**** THE RECORDS ****

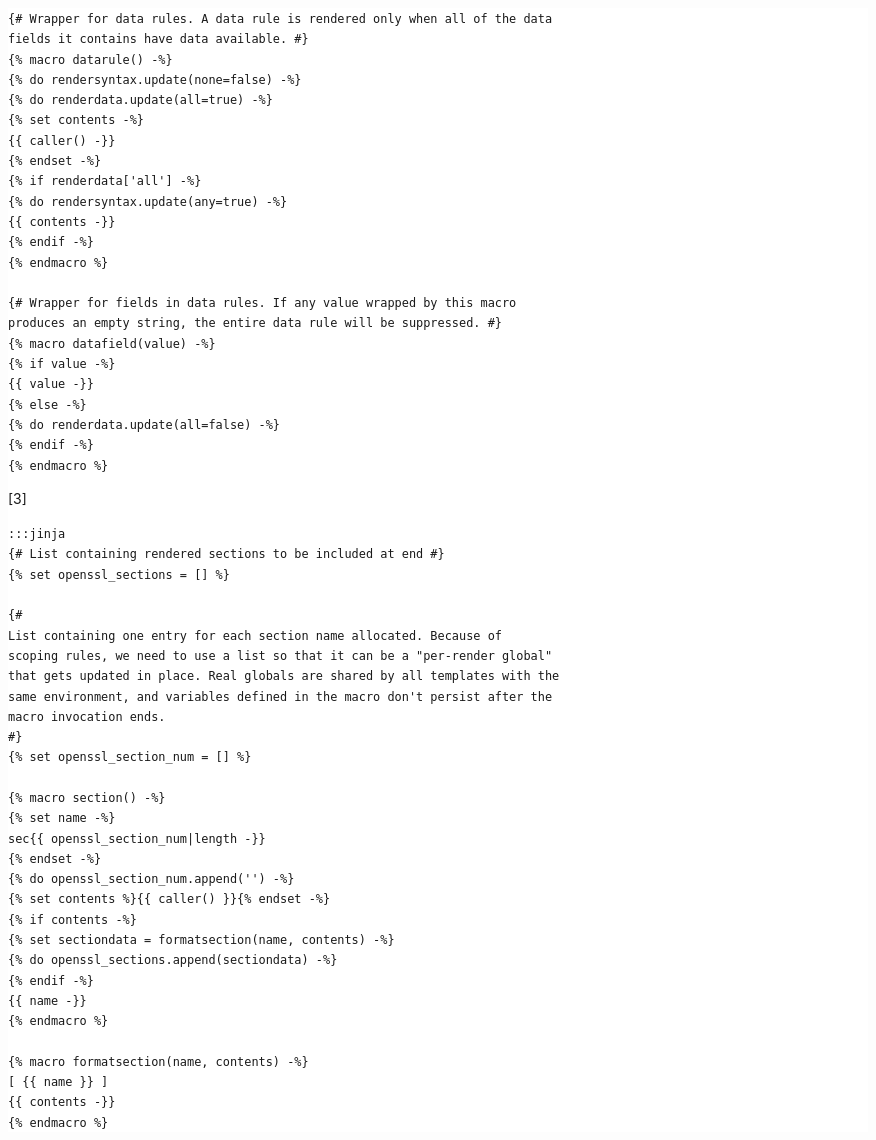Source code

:     {# Wrapper for data rules. A data rule is rendered only when all of the data
    fields it contains have data available. #}
    {% macro datarule() -%}
    {% do rendersyntax.update(none=false) -%}
    {% do renderdata.update(all=true) -%}
    {% set contents -%}
    {{ caller() -}}
    {% endset -%}
    {% if renderdata['all'] -%}
    {% do rendersyntax.update(any=true) -%}
    {{ contents -}}
    {% endif -%}
    {% endmacro %}

    {# Wrapper for fields in data rules. If any value wrapped by this macro
    produces an empty string, the entire data rule will be suppressed. #}
    {% macro datafield(value) -%}
    {% if value -%}
    {{ value -}}
    {% else -%}
    {% do renderdata.update(all=false) -%}
    {% endif -%}
    {% endmacro %}

[3]

    :::jinja
    {# List containing rendered sections to be included at end #}
    {% set openssl_sections = [] %}

    {#
    List containing one entry for each section name allocated. Because of
    scoping rules, we need to use a list so that it can be a "per-render global"
    that gets updated in place. Real globals are shared by all templates with the
    same environment, and variables defined in the macro don't persist after the
    macro invocation ends.
    #}
    {% set openssl_section_num = [] %}

    {% macro section() -%}
    {% set name -%}
    sec{{ openssl_section_num|length -}}
    {% endset -%}
    {% do openssl_section_num.append('') -%}
    {% set contents %}{{ caller() }}{% endset -%}
    {% if contents -%}
    {% set sectiondata = formatsection(name, contents) -%}
    {% do openssl_sections.append(sectiondata) -%}
    {% endif -%}
    {{ name -}}
    {% endmacro %}

    {% macro formatsection(name, contents) -%}
    [ {{ name }} ]
    {{ contents -}}
    {% endmacro %}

****

THE TASK: Instructions for the listing above: set down every entry exactly and drop any image.

SOLUTION:
Source code

:     {# Wrapper for data rules. A data rule is rendered only when all of the data
    fields it contains have data available. #}
    {% macro datarule() -%}
    {% do rendersyntax.update(none=false) -%}
    {% do renderdata.update(all=true) -%}
    {% set contents -%}
    {{ caller() -}}
    {% endset -%}
    {% if renderdata['all'] -%}
    {% do rendersyntax.update(any=true) -%}
    {{ contents -}}
    {% endif -%}
    {% endmacro %}

    {# Wrapper for fields in data rules. If any value wrapped by this macro
    produces an empty string, the entire data rule will be suppressed. #}
    {% macro datafield(value) -%}
    {% if value -%}
    {{ value -}}
    {% else -%}
    {% do renderdata.update(all=false) -%}
    {% endif -%}
    {% endmacro %}

[3]

    :::jinja
    {# List containing rendered sections to be included at end #}
    {% set openssl_sections = [] %}

    {#
    List containing one entry for each section name allocated. Because of
    scoping rules, we need to use a list so that it can be a "per-render global"
    that gets updated in place. Real globals are shared by all templates with the
    same environment, and variables defined in the macro don't persist after the
    macro invocation ends.
    #}
    {% set openssl_section_num = [] %}

    {% macro section() -%}
    {% set name -%}
    sec{{ openssl_section_num|length -}}
    {% endset -%}
    {% do openssl_section_num.append('') -%}
    {% set contents %}{{ caller() }}{% endset -%}
    {% if contents -%}
    {% set sectiondata = formatsection(name, contents) -%}
    {% do openssl_sections.append(sectiondata) -%}
    {% endif -%}
    {{ name -}}
    {% endmacro %}

    {% macro formatsection(name, contents) -%}
    [ {{ name }} ]
    {{ contents -}}
    {% endmacro %}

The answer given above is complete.